Kafasını kaldırıp eğilmekten ağrımış boynunu kütletirken camdan kendisine el sallayan Bayan Kim'e o da neşe ile el sallamıştı. Bayan Kim bu kez onu heyecanla içeri gelmesi için eliyle gel gel hareketi yapıyor bir yandan da dudaklarını oynatıyordu, Jimin buna alışkındı muhtemelen Bayan Kim kendisinin en sevdiği pancakelerden yapmıştı ve yanına da çilek doğramıştı. Jimin acele etmeden sakin sakin ön tarafa yürürken dün gece Bay Kim ile ettikleri sohbeti hatırladı.
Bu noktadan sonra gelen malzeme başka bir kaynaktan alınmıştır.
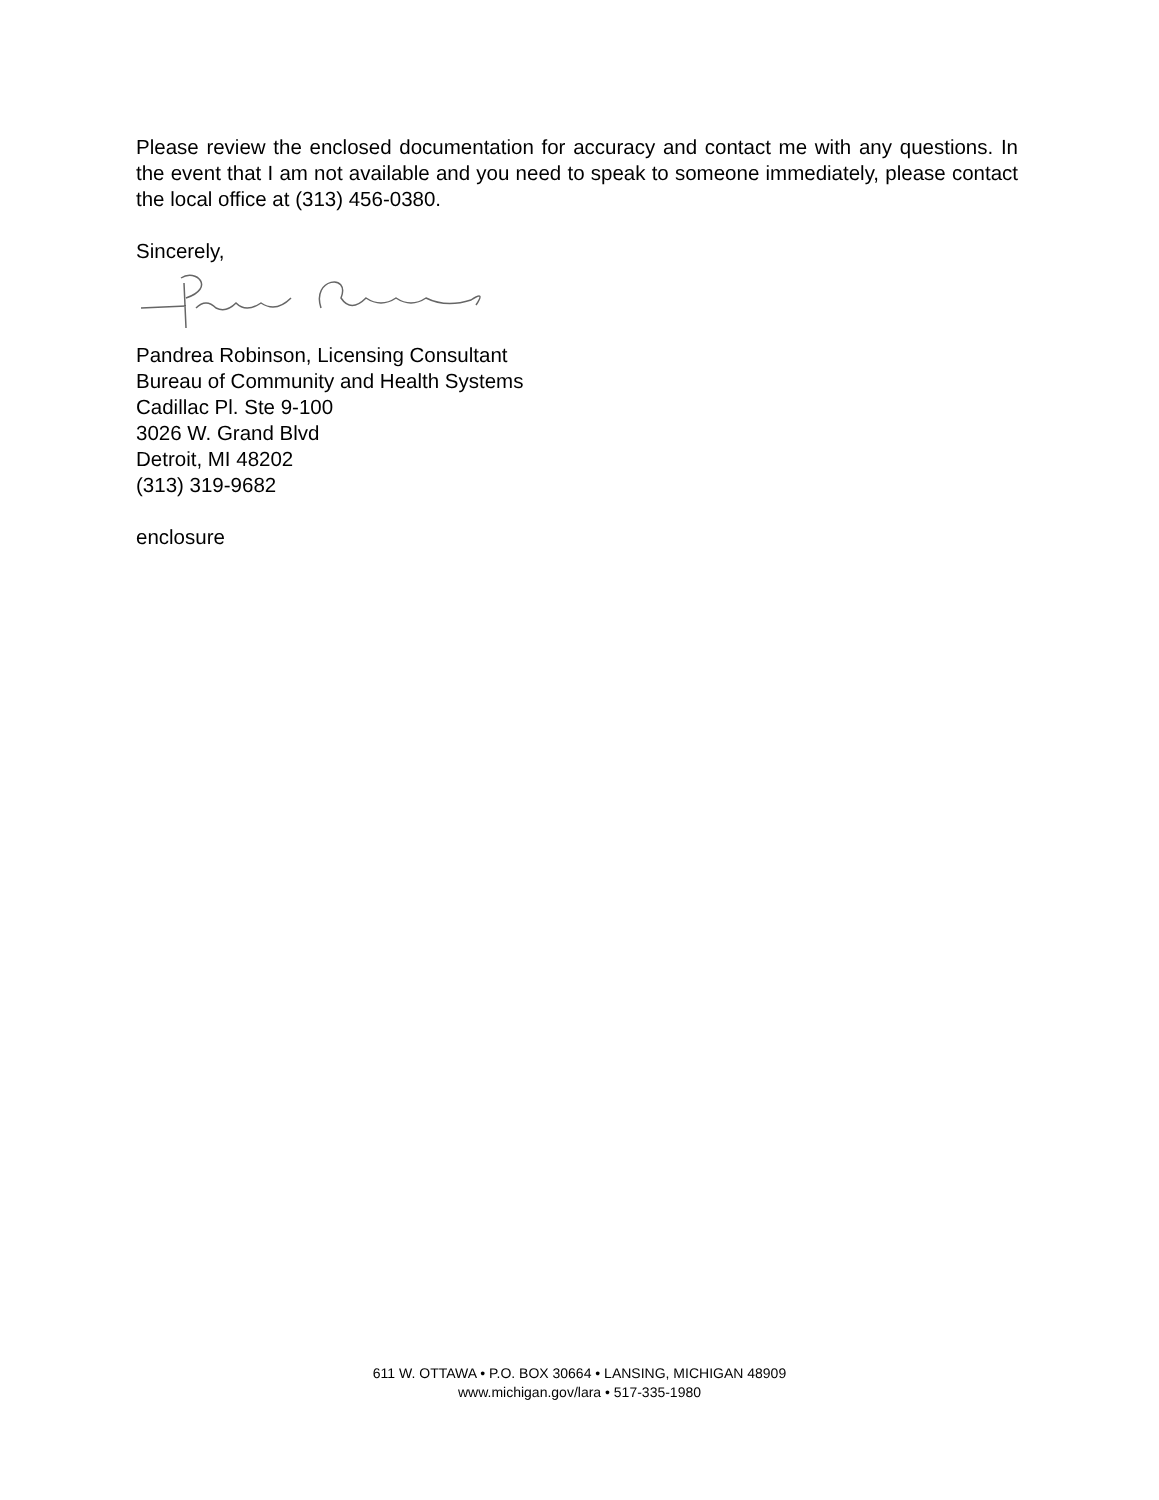Please review the enclosed documentation for accuracy and contact me with any questions. In the event that I am not available and you need to speak to someone immediately, please contact the local office at (313) 456-0380.
Sincerely,
Pandrea Robinson, Licensing Consultant
Bureau of Community and Health Systems
Cadillac Pl. Ste 9-100
3026 W. Grand Blvd
Detroit, MI 48202
(313) 319-9682
enclosure
611 W. OTTAWA • P.O. BOX 30664 • LANSING, MICHIGAN 48909
www.michigan.gov/lara • 517-335-1980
 Jimin, Taehyung'un kendisini unutmasından deli gibi korksa da bir yandan da artık hiç unutmayacağını düşünüyordu sonuçta iki yılda bile unutmadıysa hiç unutmazdı değil mi? Ama emin olamadığı şey yeni arkadaş edinirse kendisini ikinci plana atabileceği fikriydi, ki birbirlerini çok az görüyorlardı nasıl olur da her gün görüştüğü biriyle yarışabilirdi ki bu hususta? Bay Kim, ona Taehyung'un en sevdiği rengin mor olduğunu ve birlikte ormandaki yosun tutmuş kayalıklara oturup sohbet etmekten çok zevk aldığını bu kez Taehyung geldiğinde onları balık tutmaya götüreceğine dair söz vermişti, bunun gibi birçok şey anlatıyordu minik Jimin'e. Jimin sözünü tutmuş, Taehyung'un beresini eriyen kardan adamdan kurtarmış ve kendi evine götürmüştü, hala daha dolabındaki askıda duruyordu. Bunu utanç verici bulsa ve kimseye itiraf edemese de kendini kötü hissettiğinde ya da Taehyung'u özlediğinde o bereyi Bulutçuk'a giydirip ona sarılıyordu.

Elini saçlarından geçirip su kabını sallaya sallaya giderken nihayet ön kapıya ulaşmış ve kapıyı tıklatmıştı, kapı açıldığında Bayan Kim'in güzel yemek kokularını alacağını düşünürken çok daha güzel bir şeyle karşılaşmıştı. Taehyung dudaklarını gerginlikten ısırarak kapıyı açmıştı, Jimin ise heykel gibi duran çocuğu gördüğünde çığlık atarak elindeki su kabını bırakmış ve Taehyung'un üstüne atlamıştı. Kollarını Taehyung'un boynuna sararken Taehyung da onu belinden tutmaya çalışmıştı ama becerememiş ve ikisi de yere düşmüşlerdi, Bayan Kim onların bu haline bakıp kahkaha atarak ikisinin de ellerini tutup kaldırdığında "Hadi yine iyisiniz Taehyung yaz tatili boyunca burada olacak"dedi. Jimin'in gözleri parıldadığında Taehyung hevesle kafasını salladı "Buraya gelmeden önce seninle yapmak istediğim her şeyi liste yaptım, ne zaman seni özlesem ve bir hayal kursam bunları yazdım"dedi. Jimin kendini tutamayıp tekrar Taehyung'a sarılıp kafasını omzuna yasladığında "Çok mutluyum"dedi.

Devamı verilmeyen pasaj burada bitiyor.